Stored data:
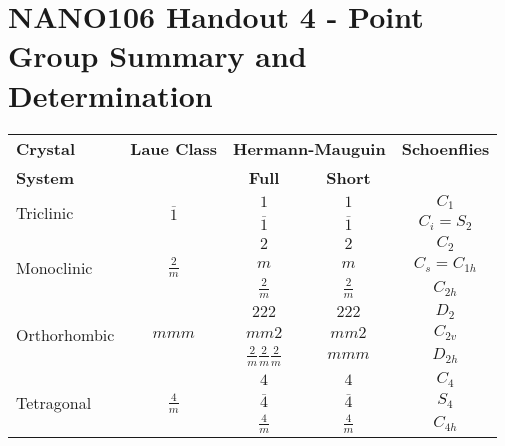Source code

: 
\usepackage{multirow}
\usepackage{pdfpages}
\def\mytitle{NANO106 Handout 4 - Point Groups}
\def\latexmode{mavrldoc}


\chapter{NANO106 Handout 4 - Point Group Summary and Determination}
\begin{table}[h]
\centering
\small
  \begin{tabular}{lcccc}
    \hline
	\textbf{Crystal}           & \textbf{Laue Class}             & \multicolumn{2}{l}{\textbf{Hermann-Mauguin}} & \textbf{Schoenflies}\\
   	\textbf{System}            &                                 & \textbf{Full} & \textbf{Short }              & \\
   	\hline
   	\hline
   	\multirow{2}{*}{Triclinic} & \multirow{2}{*}{$\overline{1}$} & $1$ & $1$ & $C_1$\\
                               &                                 & $\overline{1}$ & $\overline{1}$ & $C_i = S_2$ \\
    \hline
    \multirow{3}{*}{Monoclinic} & \multirow{3}{*}{$\displaystyle \frac{2}{m}$} & $2$ & $2$ & $C_2$\\
                               &                                 & $m$ & $m$ & $C_s = C_{1h}$ \\
                               &                                 & $\displaystyle \frac{2}{m}$ & $\displaystyle \frac{2}{m}$ & $C_{2h}$ \\[1.5ex]
    \hline 
    \multirow{3}{*}{Orthorhombic} & \multirow{3}{*}{$mmm$} & $222$ & $222$ & $D_2$\\
                               &                           & $mm2$ & $mm2$ & $C_{2v}$ \\
                               &                           & $\displaystyle \frac{2}{m}\frac{2}{m}\frac{2}{m}$ & $mmm$ & $D_{2h}$ \\[1.5ex]
    \hline
    \multirow{7}{*}{Tetragonal} & \multirow{3}{*}{$\displaystyle \frac{4}{m}$} & $4$ & $4$ & $C_4$\\
                               &                                 & $\overline{4}$ & $\overline{4}$ & $S_4$ \\
                               &                                 & $\displaystyle \frac{4}{m}$ & $\displaystyle \frac{4}{m}$ & $C_{4h}$ \\[1.5ex]

\end{tabular}
\end{table}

◆ **YOUR GOAL**
All the records need to be set down word for word, with the images left out.

◆ **RESPONSE TO THE EXERCISE**
Source code

: 
\usepackage{multirow}
\usepackage{pdfpages}
\def\mytitle{NANO106 Handout 4 - Point Groups}
\def\latexmode{mavrldoc}


\chapter{NANO106 Handout 4 - Point Group Summary and Determination}
\begin{table}[h]
\centering
\small
  \begin{tabular}{lcccc}
    \hline
	\textbf{Crystal}           & \textbf{Laue Class}             & \multicolumn{2}{l}{\textbf{Hermann-Mauguin}} & \textbf{Schoenflies}\\
   	\textbf{System}            &                                 & \textbf{Full} & \textbf{Short }              & \\
   	\hline
   	\hline
   	\multirow{2}{*}{Triclinic} & \multirow{2}{*}{$\overline{1}$} & $1$ & $1$ & $C_1$\\
                               &                                 & $\overline{1}$ & $\overline{1}$ & $C_i = S_2$ \\
    \hline
    \multirow{3}{*}{Monoclinic} & \multirow{3}{*}{$\displaystyle \frac{2}{m}$} & $2$ & $2$ & $C_2$\\
                               &                                 & $m$ & $m$ & $C_s = C_{1h}$ \\
                               &                                 & $\displaystyle \frac{2}{m}$ & $\displaystyle \frac{2}{m}$ & $C_{2h}$ \\[1.5ex]
    \hline 
    \multirow{3}{*}{Orthorhombic} & \multirow{3}{*}{$mmm$} & $222$ & $222$ & $D_2$\\
                               &                           & $mm2$ & $mm2$ & $C_{2v}$ \\
                               &                           & $\displaystyle \frac{2}{m}\frac{2}{m}\frac{2}{m}$ & $mmm$ & $D_{2h}$ \\[1.5ex]
    \hline
    \multirow{7}{*}{Tetragonal} & \multirow{3}{*}{$\displaystyle \frac{4}{m}$} & $4$ & $4$ & $C_4$\\
                               &                                 & $\overline{4}$ & $\overline{4}$ & $S_4$ \\
                               &                                 & $\displaystyle \frac{4}{m}$ & $\displaystyle \frac{4}{m}$ & $C_{4h}$ \\[1.5ex]

\end{tabular}
\end{table}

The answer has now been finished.